Missing Link: Despair

Carrie Mae Weems, Missing Link: Despair, 2003.
Carrie Mae Weems, Missing Link: Despair, 2003.
Charles Briton, Gorilla, 1873. Costume design from Mistick Krewe of Comus’ 1873 “Missing Links” parade.
Charles Briton, Gorilla, 1873. Costume design from Mistick Krewe of Comus’ 1873 “Missing Links” parade.

Today, contemporary artists like Carrie Mae Weems have begun to explore some of the many Mardi Gras traditions rooted in the post-Civil War fallout. In several elements of her installation, The Louisiana Project, Weems explores the legacy of antebellum race and gender dynamics, including those specifically related to Mardi Gras. In a powerful photograph entitled Missing Link: Despair, Weems tackles the racism tied to early costume designs such as Gorilla from the 1873 “Missing Links” Comus parade. In the photograph, Weems, dressed in a suit wearing the gorilla mask, hides both her racial and sexual identity, highlighting the traditions of masking that take place during Mardi Gras. Though her costume alludes to the racist 1873 gorilla costume, Weems reverses both race and gender roles, by masking her identity as an African American woman and asserting the idea that she could be anyone under her costume.

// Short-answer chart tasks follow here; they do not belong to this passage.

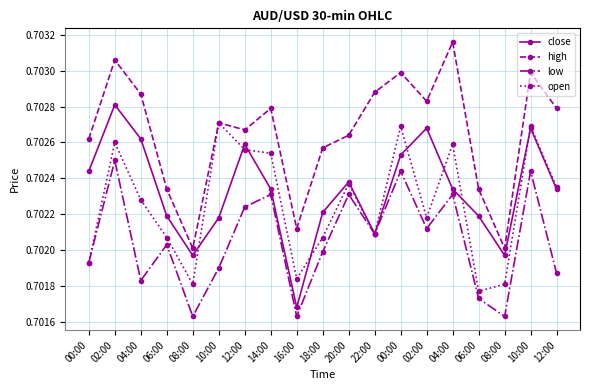

Rank the categories by close value from highest to lowest.

02:00, 02:00, 10:00, 04:00, 12:00, 00:00, 00:00, 20:00, 14:00, 04:00, 12:00, 18:00, 06:00, 06:00, 10:00, 22:00, 08:00, 08:00, 16:00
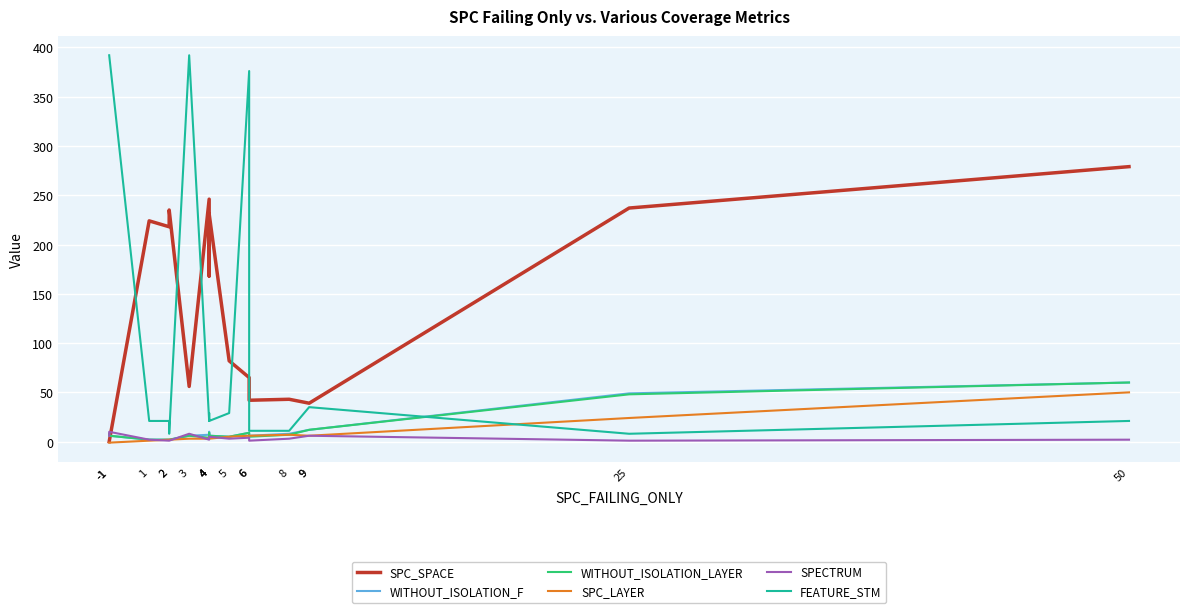

The SPC_LAYER series shows 3 at 2. True or false?

False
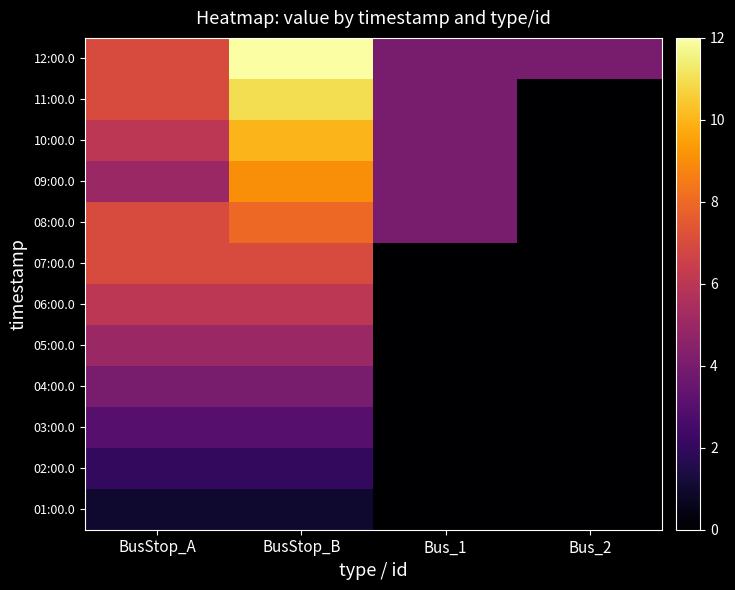

Reading left to right, extract all data points from this chart.

01:00.0: BusStop_A=1	BusStop_B=1	Bus_1=0	Bus_2=0
02:00.0: BusStop_A=2	BusStop_B=2	Bus_1=0	Bus_2=0
03:00.0: BusStop_A=3	BusStop_B=3	Bus_1=0	Bus_2=0
04:00.0: BusStop_A=4	BusStop_B=4	Bus_1=0	Bus_2=0
05:00.0: BusStop_A=5	BusStop_B=5	Bus_1=0	Bus_2=0
06:00.0: BusStop_A=6	BusStop_B=6	Bus_1=0	Bus_2=0
07:00.0: BusStop_A=7	BusStop_B=7	Bus_1=0	Bus_2=0
08:00.0: BusStop_A=7	BusStop_B=8	Bus_1=4	Bus_2=0
09:00.0: BusStop_A=5	BusStop_B=9	Bus_1=4	Bus_2=0
10:00.0: BusStop_A=6	BusStop_B=10	Bus_1=4	Bus_2=0
11:00.0: BusStop_A=7	BusStop_B=11	Bus_1=4	Bus_2=0
12:00.0: BusStop_A=7	BusStop_B=12	Bus_1=4	Bus_2=4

In Missing Link: Despair, Weems wears an all-black suit that comprises of long pants, a tuxedo jacket, and a turtleneck that meets the bottom of her mask. On top of the gorilla mask, she dons a black top-hat, recalling the peacock feather in the straw hat of Briton’s Gorilla costume design. The only shocks of color in the almost monotone image come from the white flower on Weems’ lapel and her glowing, white-gloved hands. The artist’s left hand, clenched in a fist at her side connotes power while her right hand covers her genitalia, as if to obscure the fact she is a woman. The placement of her right hand and its outstretched fingers, reminiscent of those of the banjo-strumming ape-like figure in the Comus Gorilla costume, also allude to the original 1873 image as does her contrapposto pose, similar to that of the gorilla swaying to the music.

Weems’ Missing Link: Despair clearly references the racist undertones in the Gorilla costume design from the Missing Links Parade, but Weems’ photograph asserts a new, more gendered component on top of the older image of the gorilla. The photograph now draws upon not only deep racial discrimination in the history of Mardi Gras, but also the subjugated status of black women. Weems’ use of masking to hide and create identity also calls to mind the similar rituals the elite white men of the old Mardi Gras krewes practice to assert their place as the kings of Mardi Gras in order to enshrine their place at the top of the social and racial hierarchy of New Orleans. Missing Links: Despair, plays on both the racial and gender discrimination fundamental to the hierarchy of Mardi Gras, but Weems turns the tradition of masking in on itself: it is now the black woman who can direct her gaze at anyone while hiding her identity behind a mask.